I notice I’m breathing shallow as I fall asleep after spending two days caring for a man I’ll call Bob, who was dying of lung cancer. I can’t help feeling what it’s like to be suffocating like Bob. I think and feel this while I am caring for him, listening to the doctor tell him he may not live through the night, that we can’t send him home because we can help him die peacefully here in the hospital, but at home it would be painful and ugly. This man’s family lives in England, and they aren’t coming for another 24 hours. I phone the on-call barber and schedule a haircut for Bob, because he wants to look nice for his family, hoping they make it in time. His lips and his fingers are blue. That night, I go to sleep with a weight on my chest, and I wake up at 3am barely breathing and call the nurse caring for Bob to see if he is still alive. She tells me that his family came early, and that he is about the same. He’s still alive, hair trimmed and face freshly shaven; his family is at his bedside.
I share my concern about absorbing my patient’s energy with a few friends. The most enlightening thing I got was from Eric, who said, “Stop it!”
Most recently there was stomach trauma lady. This woman was my age with a 15 year history of abdominal surgeries gone bad. Real bad. She could no longer eat, and she wasn’t tolerating the tube feeds pumping nutrition into her teeny gastric bypassed belly. It all started with a C-section, and ended up with her writhing in pain on my watch, unable to find relief. Two days in a row I cared for her, as her face grew into a perpetual grimace. Nothing I did made her feel better; narcotics every hour, reiki, movement, therapeutic communication. Endless calls to the doctor, and switching her drug therapies failed, and all the fancy scans showed nothing new or out of the ordinary. I went down to the CT scan with her and saw the tube that she claimed was hurting her on her left side, all curled up under her diaphragm. She claimed it felt like a knife every time she breathed. The tube was draining her “remnant stomach” the part that they shut down during gastric bypass surgery. Hers was full of stinky brown fluid that was draining into a bag hanging off her belly. Nothing helped her pain. She was ill. She was also emotionally sick, I read her history, and that was enough to make me feel sick too.
By the end of my second day with her, I started to have a sharp pain in my left side when I took a breath( ??????!!!!!). I tried to stretch it out, I thought maybe it was gas, but it lasted during much of my two days off. Eventually it let up after I had lunch with Josette, oh, and after I decided to let go of Joe. I described to Josette what had been happening at work, and I talked with her about my romantic relationship, and how I was trying to overlook his pile of baggage, inevitably getting sucked in to his emotional pain and drama. This stuff wasn’t mine, I knew it wasn’t mine, but it was draining me. I was so damn tired!

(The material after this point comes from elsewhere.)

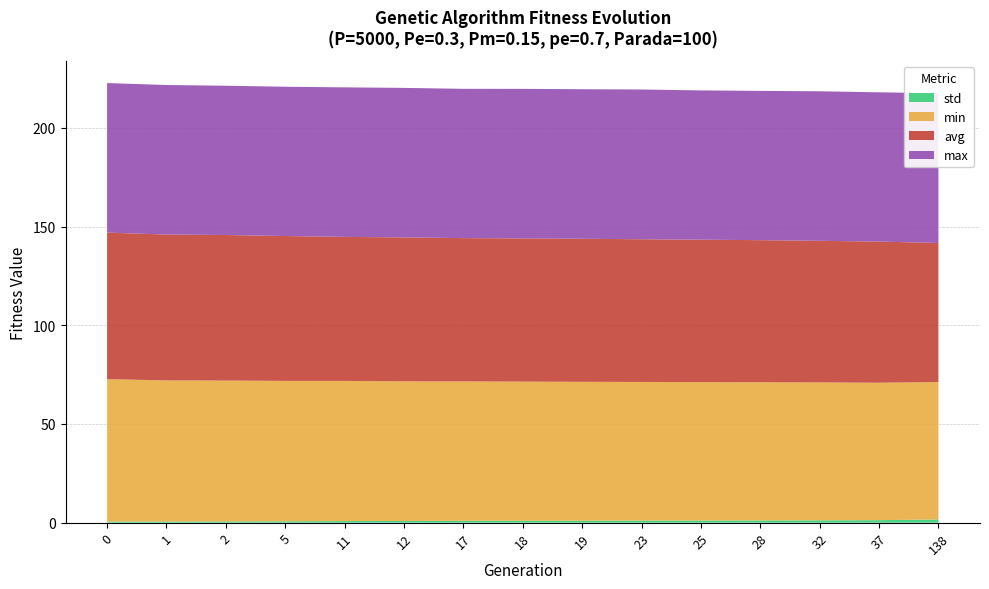

Reading right to left, list all the values displayed in this chart.

min: 138=69.6	37=69.6	32=69.9	28=70.0	25=70.1	23=70.2	19=70.4	18=70.5	17=70.6	12=70.7	11=71.0	5=71.1	2=71.4	1=71.5	0=72.1
max: 138=75.9	37=75.6	32=75.7	28=75.6	25=75.6	23=75.9	19=75.7	18=75.7	17=75.6	12=75.7	11=75.7	5=75.6	2=75.6	1=75.7	0=75.7
avg: 138=70.4	37=71.5	32=71.7	28=72.0	25=72.1	23=72.3	19=72.5	18=72.5	17=72.6	12=72.9	11=72.9	5=73.4	2=73.7	1=73.9	0=74.2
std: 138=1.6	37=1.3	32=1.2	28=1.1	25=1.1	23=1.1	19=1.0	18=1.0	17=0.9	12=0.9	11=0.8	5=0.7	2=0.6	1=0.6	0=0.6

She helped me to see that I was “trauma bonding” with my patients and in my relationship, and somehow, these two words shed bright rays of light on my tendencies to be receptive and empathetic to a fault, and the fault is in hurting myself. On a molecular level all really is one, and I can become very subtle, to the point of experiencing this…..but there has to be a better way, a way to stay grounded in Kate while still doing my duty and having deep intimate relationships with the opposite sex. Josette shared some tools, and I remembered some of my own. I’ve used them during the last week with my patients, and I must say,I do feel better. I feel energized, happy, motivated, inspired, more full of…ME. ME. MEEEEEEEEEEE!!!!!!
I still succumb to regular nap attacks. I’m catching up, making space inside for more of this delicious self…recharging and healing. ME, ME, ME!!! I’m still learning about boundaries, and that’s a tough lesson….. especially when you realize in a very deep experiential way, that there AREN”T ANY.
Not really.
you are super amazing and the ending of this piece is super awesome, goddess kate!